Lahti sits at the southern end of lake Vesijärvi, about 100 km (60 mi) NE of Helsinki. The culturally ambitious city recently opened the Sibelius Hall, home of the Lahti Symphony Orchestra (Sinfonia Lahti), which concentrates on the music of Jean Sibelius
Heat treatment
The sauna is hey Finnish institution, and serious fun,. Forget pale and tepid imitations available elsewhere. Finland is the home of the dry heat sauna, and Helsinki is its high temple. In winter the crazily brave take the ultimate cold water plunge, plunging through an ice hole into the freezing Baltic. Rolling in the snow is an optional extra shock to the system. It’s worth it. There is evidence that people in Finland who regularly take saunas derive heart-related health benefits. At the very least the relaxation and conviviality are good for you. Going naked is obligatory in some places – Kulttuurisauna, for example – so it’s worth checking. But there is gender separation. Many city hotels run their own sauna. There are elite facilities at Löyly, a public sauna the waterfront. Kothiharjun is an original wood-heated public sauna. Another is the restored city centre art deco swimming baths Yrjonkadun.
Eating Out
Dine in Helsinki, and you sit down to a geography lesson. Dishes conjure up Finland’s abundant lakes, vast echoing forests and chilly seas, where chefs source cloudberries, reindeer, trumpet chanterelles and Arctic char. The Michelin star restaurants leading the charge in Finnish cuisine includes Olo, Demo, Ask and Chef & Sommelier. There are lower priced places in the Helsinki Menu scheme, serving innovative dishes made of local ingredients. Juuri’s focus is sapas, the Finnish version of tapas, local food in small, uncomplicated portions served with sourdough bread starter of their own bakery. The range includes vendace roe and potato, pheasant with parsley root and apple, burbot chowder, rainbow trout with peas, buckwheat with onion, cabbage with goat milk and redcurrant, and pork with broad bean and mustard.
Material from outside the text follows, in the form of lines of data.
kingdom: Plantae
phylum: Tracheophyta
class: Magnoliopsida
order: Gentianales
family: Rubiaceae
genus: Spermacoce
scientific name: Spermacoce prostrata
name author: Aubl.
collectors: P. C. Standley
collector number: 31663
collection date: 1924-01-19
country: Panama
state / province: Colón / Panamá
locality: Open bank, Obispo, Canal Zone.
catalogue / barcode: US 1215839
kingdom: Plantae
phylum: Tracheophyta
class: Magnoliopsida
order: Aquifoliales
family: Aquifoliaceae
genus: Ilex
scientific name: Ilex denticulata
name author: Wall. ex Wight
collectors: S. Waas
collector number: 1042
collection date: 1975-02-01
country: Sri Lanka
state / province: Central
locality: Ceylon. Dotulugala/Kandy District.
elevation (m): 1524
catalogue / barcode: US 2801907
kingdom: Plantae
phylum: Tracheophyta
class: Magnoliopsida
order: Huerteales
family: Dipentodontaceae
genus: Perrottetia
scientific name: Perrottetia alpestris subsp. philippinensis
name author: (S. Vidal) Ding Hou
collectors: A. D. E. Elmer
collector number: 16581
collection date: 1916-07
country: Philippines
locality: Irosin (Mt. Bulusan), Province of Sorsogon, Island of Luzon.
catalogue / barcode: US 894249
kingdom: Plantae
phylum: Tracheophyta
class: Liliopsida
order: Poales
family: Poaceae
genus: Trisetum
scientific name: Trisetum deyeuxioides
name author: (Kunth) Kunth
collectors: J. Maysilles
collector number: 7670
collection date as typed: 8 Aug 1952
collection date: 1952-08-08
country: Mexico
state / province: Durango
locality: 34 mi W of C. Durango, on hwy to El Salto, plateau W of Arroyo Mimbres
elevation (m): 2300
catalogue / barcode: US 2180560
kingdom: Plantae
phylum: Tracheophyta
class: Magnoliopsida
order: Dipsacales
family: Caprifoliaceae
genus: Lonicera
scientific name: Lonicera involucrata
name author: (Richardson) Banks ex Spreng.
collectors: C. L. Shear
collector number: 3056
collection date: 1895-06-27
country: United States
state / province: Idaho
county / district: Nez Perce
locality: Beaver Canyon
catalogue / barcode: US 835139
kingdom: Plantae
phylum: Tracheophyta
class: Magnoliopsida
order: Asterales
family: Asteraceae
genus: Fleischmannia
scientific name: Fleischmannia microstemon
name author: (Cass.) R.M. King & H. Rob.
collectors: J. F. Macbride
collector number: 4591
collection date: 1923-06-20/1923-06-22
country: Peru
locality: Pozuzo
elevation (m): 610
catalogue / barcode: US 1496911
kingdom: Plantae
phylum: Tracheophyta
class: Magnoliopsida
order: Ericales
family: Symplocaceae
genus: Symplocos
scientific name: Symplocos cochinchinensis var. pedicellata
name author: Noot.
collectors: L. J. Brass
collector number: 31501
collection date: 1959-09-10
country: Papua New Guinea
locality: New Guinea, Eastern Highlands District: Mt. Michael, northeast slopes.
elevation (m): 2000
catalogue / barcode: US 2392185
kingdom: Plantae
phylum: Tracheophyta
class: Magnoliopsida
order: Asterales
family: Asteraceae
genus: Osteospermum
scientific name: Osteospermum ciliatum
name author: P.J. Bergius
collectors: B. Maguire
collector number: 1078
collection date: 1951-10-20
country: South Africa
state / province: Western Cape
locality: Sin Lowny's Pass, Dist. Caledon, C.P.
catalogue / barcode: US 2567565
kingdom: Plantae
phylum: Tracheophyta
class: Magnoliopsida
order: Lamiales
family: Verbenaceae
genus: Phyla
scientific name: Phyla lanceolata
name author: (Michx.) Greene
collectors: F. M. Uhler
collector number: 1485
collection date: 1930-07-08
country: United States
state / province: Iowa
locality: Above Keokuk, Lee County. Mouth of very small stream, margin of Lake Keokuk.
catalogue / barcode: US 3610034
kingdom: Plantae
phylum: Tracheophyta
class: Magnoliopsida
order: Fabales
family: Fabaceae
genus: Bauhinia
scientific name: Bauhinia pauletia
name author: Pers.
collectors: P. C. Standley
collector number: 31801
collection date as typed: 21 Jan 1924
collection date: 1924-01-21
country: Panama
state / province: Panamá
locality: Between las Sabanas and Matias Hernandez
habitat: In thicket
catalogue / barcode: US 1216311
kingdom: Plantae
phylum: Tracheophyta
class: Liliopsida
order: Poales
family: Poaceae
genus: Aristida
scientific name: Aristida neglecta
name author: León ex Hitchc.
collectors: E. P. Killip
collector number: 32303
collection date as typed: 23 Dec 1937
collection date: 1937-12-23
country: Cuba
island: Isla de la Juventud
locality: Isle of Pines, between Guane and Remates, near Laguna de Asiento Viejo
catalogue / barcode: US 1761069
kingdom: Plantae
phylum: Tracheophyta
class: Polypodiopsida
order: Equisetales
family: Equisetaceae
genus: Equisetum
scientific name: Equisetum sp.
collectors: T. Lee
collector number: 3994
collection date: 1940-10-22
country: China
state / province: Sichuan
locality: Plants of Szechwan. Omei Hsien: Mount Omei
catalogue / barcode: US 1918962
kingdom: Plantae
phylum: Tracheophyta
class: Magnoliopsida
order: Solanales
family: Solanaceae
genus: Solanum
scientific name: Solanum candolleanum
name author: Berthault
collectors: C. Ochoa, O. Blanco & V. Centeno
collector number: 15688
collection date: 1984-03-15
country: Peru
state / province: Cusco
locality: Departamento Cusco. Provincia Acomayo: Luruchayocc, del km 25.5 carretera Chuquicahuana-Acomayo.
Craft breweries have mushroomed in Finland, and the beer is available in restaurants all over Helsinki – accompanying slow-cooked elk with garlic and juniper in Bryggeri, for example.
In the city’s many independent coffee shops look for the sweet decadence of laskiaispulla – cardamom buns filled with strawberry jam and whipped cream. There is a wide choice. One place, among many, Helsingin Kahvipaahtimo, 29 Päijänteentie, caught my eye.
03 Where to stay
The Hotel Lilla Roberts, opened in August 2015, in a renovated early 20th century classic Finnish Art Nouveau style building - its previous tenants include a power station and the Helsinki Police Department.
The hotel facade has a distinctive Art Deco typeface. There is a checkerboard floor in the lobby, and a giant black horse with a lampshade on its head beside the reception desk. For lodging at a more modest rate, try the Forenom Helsinki City Aparthotel. Here the business model is no reception and no staff on site. Everything is arranged online. You unlock the room with a key code. The room includes free WiFi, TV and kettle. Under 100 Euros for two nights.
04 Nearby
Among the out of town attractions is Nuuksio National Park, near Espoo. The resident star is the flying squirrel. Smaller than UK squirrels, with big, black eyes for sharp night vision, it glides up to 200 feet among the spruce, aspen and birches, using a flap of loose skin connecting back and front limbs. The park is close to the city, an hour by public transport, and worth an excursion at any time of year. In the winter you may sample the 20 miles of marked trails in snowshoes. Close to the park is the new Finnish Nature Centre, at Haltia. Exhibitions in the all-wood building depict nature from all over Finland, photographed by the nation’s top photographers. There are fine views over Pitkäjärvi, one of Finland’s many glorious lakes, from the tower at the centre.